◆ DATA TO PROCESS ◆
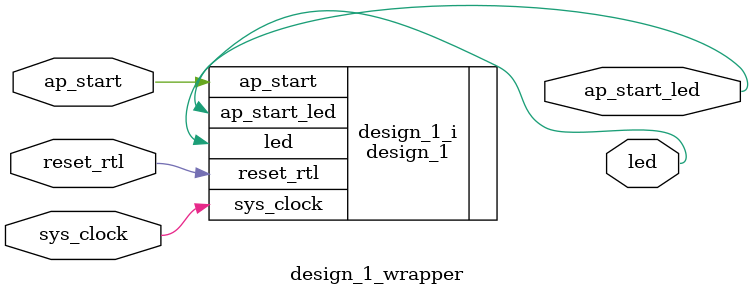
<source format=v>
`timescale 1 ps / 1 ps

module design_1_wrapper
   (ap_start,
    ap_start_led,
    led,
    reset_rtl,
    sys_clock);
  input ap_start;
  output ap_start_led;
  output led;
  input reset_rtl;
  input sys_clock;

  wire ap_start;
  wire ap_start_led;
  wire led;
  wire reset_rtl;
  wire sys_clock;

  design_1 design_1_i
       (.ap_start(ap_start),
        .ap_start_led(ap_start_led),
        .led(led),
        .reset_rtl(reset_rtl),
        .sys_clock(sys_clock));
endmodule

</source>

◆ THE TASK ◆
Read through the data and copy every line where "input" shows up.

◆ SOLVED PROBLEM ◆
  input ap_start;
  input reset_rtl;
  input sys_clock;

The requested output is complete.